Ritorna la domanda: chi è l’altro per me? La cosa più ardua è educare noi stessi, adulti, e i nostri studenti a guardare l’altro e sentirlo parte di sé. “Le forze che cambiano il mondo sono le stesse che cambiano il cuore dell’uomo”, diceva don Luigi Giussani. Se nel cuore dell’uomo l’altro – il compagno di banco o l’uomo che vive a chilometri di distanza – è un estraneo, esisterà solo il mio fazzoletto di terra, il mio orticello, il mio piccolo interesse, il mio piccolo potere. Che nel tempo può diventare un grande interesse, un grande potere, per difendere il quale potrò distorcere qualunque diritto. Invece educare al bene comune vuol dire educare, nel proprio piccolo pezzetto di mondo, a sentire l’altro come fratello, perché la nostra condizione umana è la medesima.

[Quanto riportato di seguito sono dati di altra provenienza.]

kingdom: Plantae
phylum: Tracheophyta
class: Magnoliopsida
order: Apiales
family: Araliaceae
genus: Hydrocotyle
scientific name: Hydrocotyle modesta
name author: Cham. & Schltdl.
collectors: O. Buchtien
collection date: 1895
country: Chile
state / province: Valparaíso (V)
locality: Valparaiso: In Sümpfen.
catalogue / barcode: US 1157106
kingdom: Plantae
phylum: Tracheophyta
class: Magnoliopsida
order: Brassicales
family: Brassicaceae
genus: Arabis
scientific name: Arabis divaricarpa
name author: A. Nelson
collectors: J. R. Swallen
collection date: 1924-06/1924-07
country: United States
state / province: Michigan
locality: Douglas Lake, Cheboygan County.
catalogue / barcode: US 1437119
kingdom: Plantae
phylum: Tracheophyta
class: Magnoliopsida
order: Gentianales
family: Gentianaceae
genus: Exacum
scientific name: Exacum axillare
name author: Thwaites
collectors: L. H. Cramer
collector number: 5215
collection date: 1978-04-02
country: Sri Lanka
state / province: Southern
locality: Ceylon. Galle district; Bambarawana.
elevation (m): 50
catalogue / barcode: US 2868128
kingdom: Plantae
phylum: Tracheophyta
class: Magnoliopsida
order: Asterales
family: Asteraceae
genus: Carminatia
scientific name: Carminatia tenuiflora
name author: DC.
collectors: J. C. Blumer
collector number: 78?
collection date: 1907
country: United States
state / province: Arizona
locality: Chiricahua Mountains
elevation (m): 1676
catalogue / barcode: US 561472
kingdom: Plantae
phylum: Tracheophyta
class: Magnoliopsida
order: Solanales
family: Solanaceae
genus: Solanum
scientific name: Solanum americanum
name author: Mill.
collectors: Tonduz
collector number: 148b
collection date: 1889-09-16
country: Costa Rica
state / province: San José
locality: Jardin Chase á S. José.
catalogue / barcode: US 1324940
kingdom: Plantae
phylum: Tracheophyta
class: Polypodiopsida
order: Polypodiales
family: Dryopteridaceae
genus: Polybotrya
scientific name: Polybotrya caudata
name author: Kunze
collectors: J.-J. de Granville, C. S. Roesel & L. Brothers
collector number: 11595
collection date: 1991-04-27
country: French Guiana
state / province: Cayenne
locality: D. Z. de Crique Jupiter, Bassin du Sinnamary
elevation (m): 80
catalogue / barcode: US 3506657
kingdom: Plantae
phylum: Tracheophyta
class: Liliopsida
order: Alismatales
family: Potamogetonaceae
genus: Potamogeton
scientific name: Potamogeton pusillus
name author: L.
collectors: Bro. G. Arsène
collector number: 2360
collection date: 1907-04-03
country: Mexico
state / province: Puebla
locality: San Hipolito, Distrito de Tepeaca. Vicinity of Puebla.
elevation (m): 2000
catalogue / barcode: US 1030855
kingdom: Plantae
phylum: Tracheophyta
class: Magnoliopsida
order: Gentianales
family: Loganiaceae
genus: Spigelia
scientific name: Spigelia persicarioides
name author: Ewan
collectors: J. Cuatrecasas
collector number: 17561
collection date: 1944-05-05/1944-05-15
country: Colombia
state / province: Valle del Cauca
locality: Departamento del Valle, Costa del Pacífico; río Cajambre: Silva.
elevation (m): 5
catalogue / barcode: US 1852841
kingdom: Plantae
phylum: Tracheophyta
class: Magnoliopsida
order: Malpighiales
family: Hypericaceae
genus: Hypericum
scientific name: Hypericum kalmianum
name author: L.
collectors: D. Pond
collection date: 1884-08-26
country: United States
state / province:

Scienze, matematica, fisica, storia, filosofia: cosa sono le nostre discipline se non lo strumento per comunicare la grandiosità dell’essere umano, della sua ricerca del significato della realtà, che gli uomini che ci precedono mettono a disposizione di ognuno di noi, come ricchezza e bagaglio comune? È una grande sfida: educare a sentirsi parte non di una umanità astratta, ma di una comunità in cui il destino di ognuno è legato a quello degli altri.
Non con i proclami, ma partendo dal quotidiano: da come tratto un collega, un amico, un genitore, dalla cura che ho per il posto in cui vivo. Senza curare le piccole cose, come potremo curare le grandi?